Firstly, managers need to have meaningful conversations with carers about what they want out of the job and how they like to work. What kind of services have they provided before? Do they specialise in treating patients with a certain condition? Do they have any specific needs? What is their preferred working environment? Are they unable to work on certain days or beyond a certain time? These are the questions that managers need to ask to understand who each carer is, what drives them, and how they work best.

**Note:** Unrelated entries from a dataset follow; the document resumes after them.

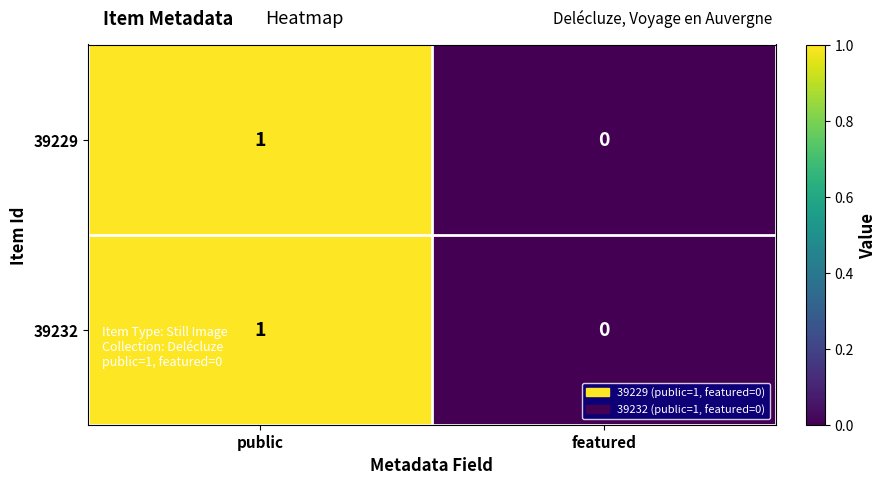

Rank the categories by 39229 value from lowest to highest.

featured, public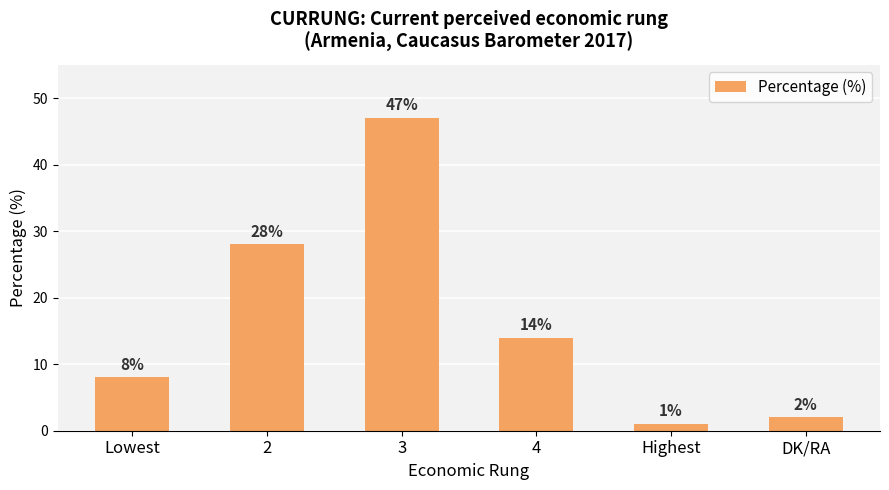

What is the minimum value shown in the chart?

1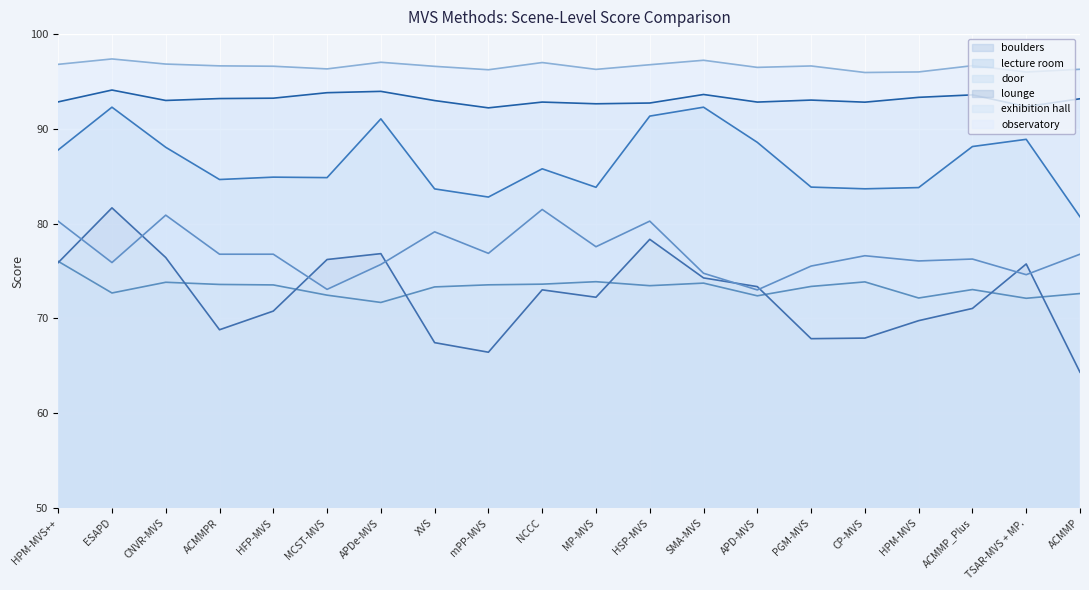

What is the value of the door point at the 14th from the left?

92.8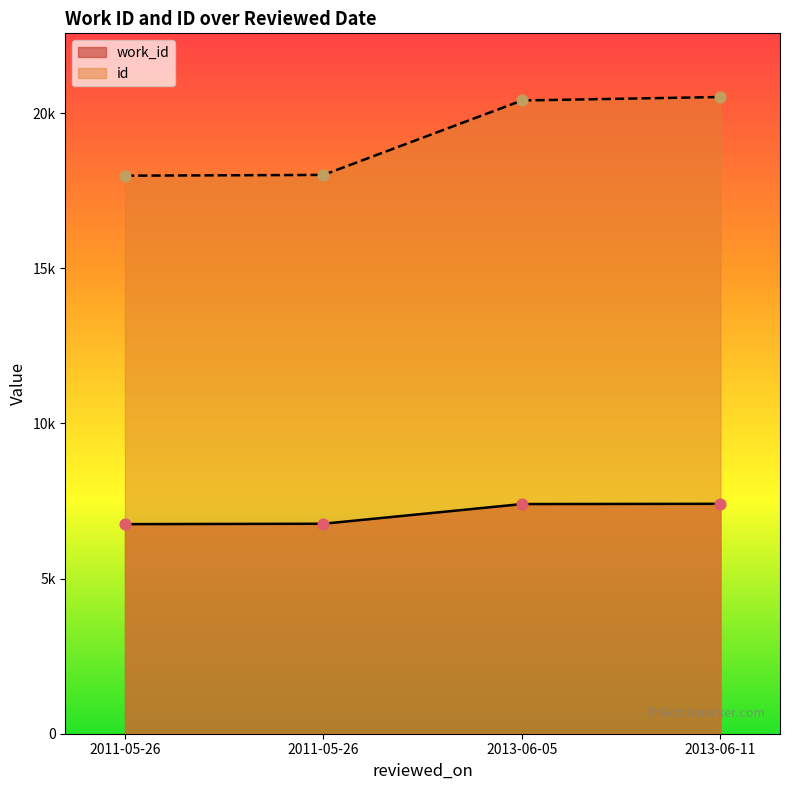

Which series has the widest spread of Y values?

id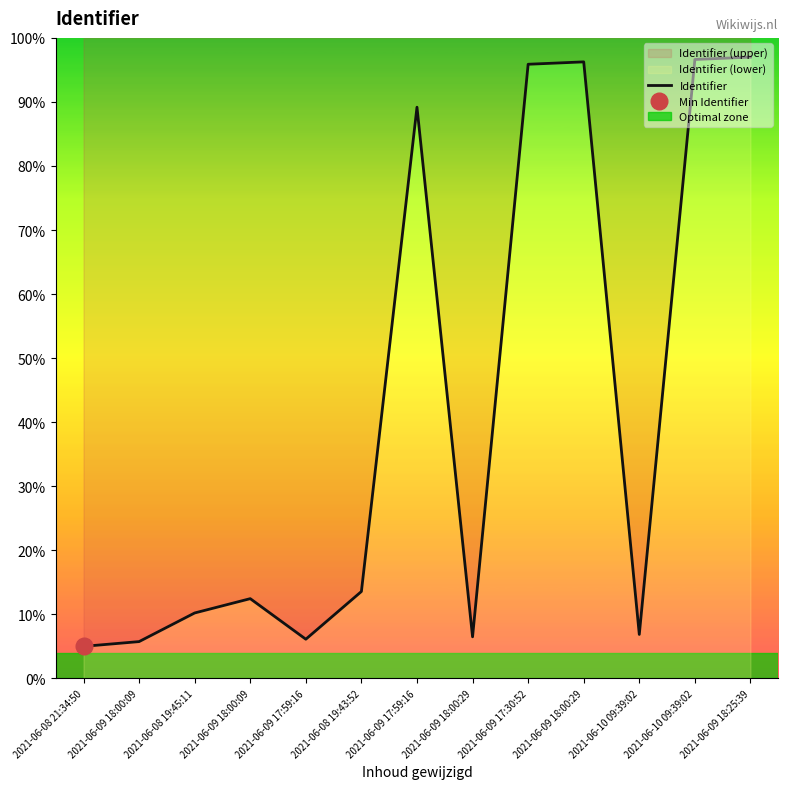

Is this an area chart (filled region under the line)?

No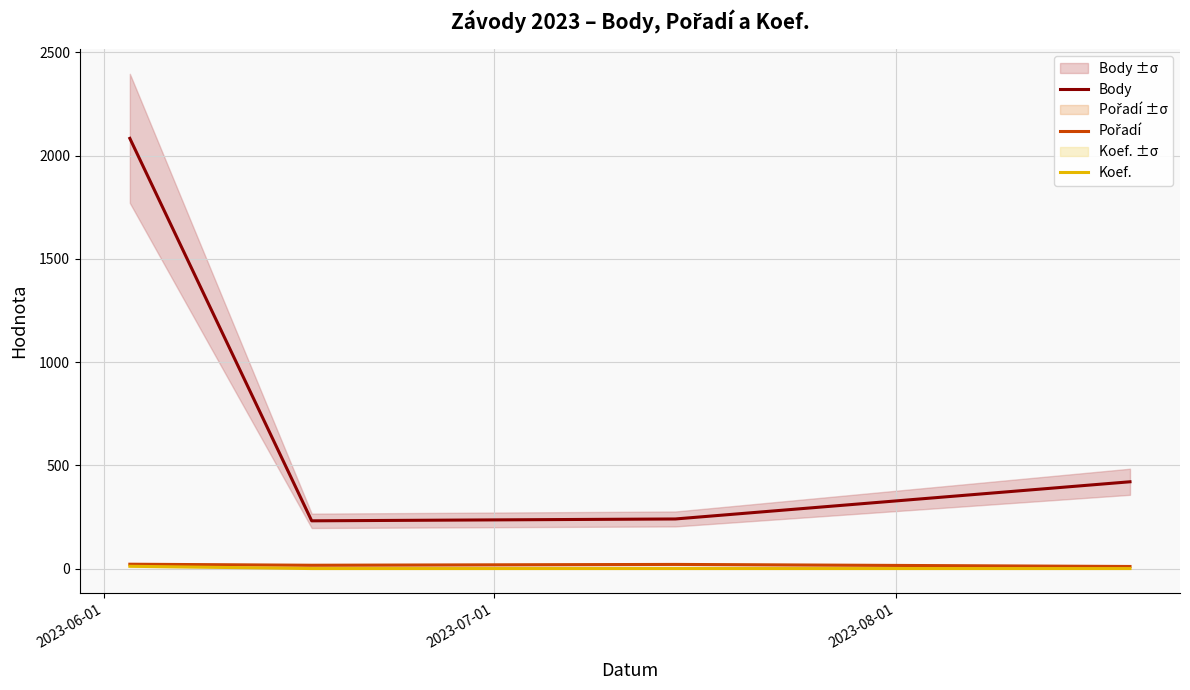

True or false: Pořadí and Body intersect in this chart.

False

Next up is building resilience. Care work is extremely demanding – physically, emotionally and mentally. But despite doing one of the toughest jobs imaginable, carers receive very limited support and guidance to help them manage the burden. (Astonishingly, carers often receive less resilience training than people in 9-to-5 office jobs.) To equip carers to cope with the emotional and mental impact of their work, managers must build support networks and provide training on building resilience.
Another key ingredient is promoting collaboration. Many carers we spoke to told us about regular competitions between home managers, with a prize awarded for the home that achieves the best financial performance , for example. This kind of behaviour has a negative impact on carers’ engagement, because they care much more about service users than financial metrics. (As one respondent put it: “I don’t want to hear how much money you’re making, I want to know how the clients are developing.”)
Currently, many carers feel like they are in competition with the home down the road. Instead, they want to create an open, peer-to-peer environment in which they can ask for help or advice, share best practices, talk about their experiences and discuss how best to treat people with different conditions. By fostering this collaboration, managers can spur carers’ personal development and potentially raise care quality for service users.
Finally, managers need to celebrate carers’ success. Numerous carers we spoke to felt that their work was lowly and unimportant, yet many also shared heartwarming stories of how the right care can dramatically increase the quality of life for service users. For example, successful care programmes can help people who entered a home reclusive, stressed and violent to turn their lives around – allowing some to return to live in the community. By recognising and rewarding carers’ achievements, managers can help them feel proud of their work.